The Supreme Court’s suggestion to ‘match the following’ on political donations is impractical and incorrect

In 2014, the Delhi High Court held that both the Congress and the Bharatiya Janata Party (BJP) were guilty of illegally accepting donations from two companies registered in India but whose controlling shareholder was Vedanta, a foreign company. The court held that this was in contravention of the Foreign Contribution (Regulation) Act (FCRA), 1976, as the donations accrued from “foreign sources” within the meaning of law.

Following this indictment, the two parties came together in the last memorable bipartisan move. In 2016 and 2018, the government amended the FCRA through the annual Finance Bills, to retrospectively legalise the violations. The amendments and subsequent changes brought in by the current government enabled new and regressive pathways that afford full anonymity to corporate and foreign political donors.

A new form of anonymity

While recently hearing a Public Interest Litigation (PIL) by the Association of Democratic Reforms (ADR), the Supreme Court downplayed the concerns of the corrupting influence of anonymous corporate and foreign money. It offered us voters the suggestion of “match the following”.

Earlier, only profit-making domestic companies could contribute to political parties; now loss-making companies can too. Earlier, foreign companies or companies where the controlling stake was held by a foreign company couldn’t contribute; now they can. India’s political parties could theoretically be fully funded by a foreign company operating in India or by a foreign entity through a shell company.

━━━━━━━━━━

WHAT YOU NEED TO DO ::
(1) Edit the piece on political donations starting with "While recently hearing" and going on through "a shell company.", changing "Supreme Court" to "apex court".
(2) Sum up the piece on political donations in two sentences.
(3) In the piece on political donations, which law did the Delhi High Court say the donations broke?

[Dataset rows]
━━━━━━━━━━

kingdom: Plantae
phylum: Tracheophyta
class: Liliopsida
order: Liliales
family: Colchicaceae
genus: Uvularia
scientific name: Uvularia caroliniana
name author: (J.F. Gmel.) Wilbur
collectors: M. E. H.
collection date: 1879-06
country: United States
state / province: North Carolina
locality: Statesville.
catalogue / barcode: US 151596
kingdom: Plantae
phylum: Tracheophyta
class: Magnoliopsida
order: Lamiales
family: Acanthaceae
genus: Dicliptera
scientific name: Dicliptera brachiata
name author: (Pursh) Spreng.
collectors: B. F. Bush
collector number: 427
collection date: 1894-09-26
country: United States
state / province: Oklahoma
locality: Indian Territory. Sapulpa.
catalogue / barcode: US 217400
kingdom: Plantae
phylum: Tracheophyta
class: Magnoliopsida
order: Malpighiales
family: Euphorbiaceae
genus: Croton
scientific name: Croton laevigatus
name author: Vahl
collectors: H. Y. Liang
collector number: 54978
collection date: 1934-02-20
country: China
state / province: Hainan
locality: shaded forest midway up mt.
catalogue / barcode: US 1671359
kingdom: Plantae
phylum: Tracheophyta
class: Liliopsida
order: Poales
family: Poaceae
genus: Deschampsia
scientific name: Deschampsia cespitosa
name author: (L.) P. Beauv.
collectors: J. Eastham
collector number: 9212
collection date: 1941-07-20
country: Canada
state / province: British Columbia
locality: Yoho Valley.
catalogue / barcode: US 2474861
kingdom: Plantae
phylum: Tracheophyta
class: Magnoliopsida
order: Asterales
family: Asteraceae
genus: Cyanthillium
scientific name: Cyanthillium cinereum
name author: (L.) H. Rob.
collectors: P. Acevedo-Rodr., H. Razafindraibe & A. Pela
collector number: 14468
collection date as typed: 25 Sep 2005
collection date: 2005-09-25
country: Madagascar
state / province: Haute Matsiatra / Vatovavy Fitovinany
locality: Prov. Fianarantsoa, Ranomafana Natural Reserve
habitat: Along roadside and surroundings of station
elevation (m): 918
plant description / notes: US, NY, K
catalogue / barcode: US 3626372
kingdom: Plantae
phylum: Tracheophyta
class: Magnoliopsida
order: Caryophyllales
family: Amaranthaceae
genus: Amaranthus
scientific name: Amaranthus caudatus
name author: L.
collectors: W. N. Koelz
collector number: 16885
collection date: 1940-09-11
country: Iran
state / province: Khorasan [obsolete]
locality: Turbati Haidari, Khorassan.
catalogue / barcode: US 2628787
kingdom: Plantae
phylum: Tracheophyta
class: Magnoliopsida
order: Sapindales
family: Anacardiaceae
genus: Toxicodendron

━━━━━━━━━━

ANSWER LIST ::
(1)
While recently hearing a Public Interest Litigation (PIL) by the Association of Democratic Reforms (ADR), the apex court downplayed the concerns of the corrupting influence of anonymous corporate and foreign money. It offered us voters the suggestion of “match the following”.

Earlier, only profit-making domestic companies could contribute to political parties; now loss-making companies can too. Earlier, foreign companies or companies where the controlling stake was held by a foreign company couldn’t contribute; now they can. India’s political parties could theoretically be fully funded by a foreign company operating in India or by a foreign entity through a shell company.

(2) In 2014, the Delhi High Court found the Congress and the BJP guilty of illegally taking donations from Indian-registered companies controlled by the foreign company Vedanta, and the government then amended the FCRA in 2016 and 2018 to make those violations legal after the fact. These and later changes let corporate and foreign donors, including loss-making and foreign-controlled companies, give with full anonymity, yet the Supreme Court downplayed these concerns while hearing a PIL by the ADR and suggested that voters "match the following."

(3) The Foreign Contribution (Regulation) Act (FCRA), 1976.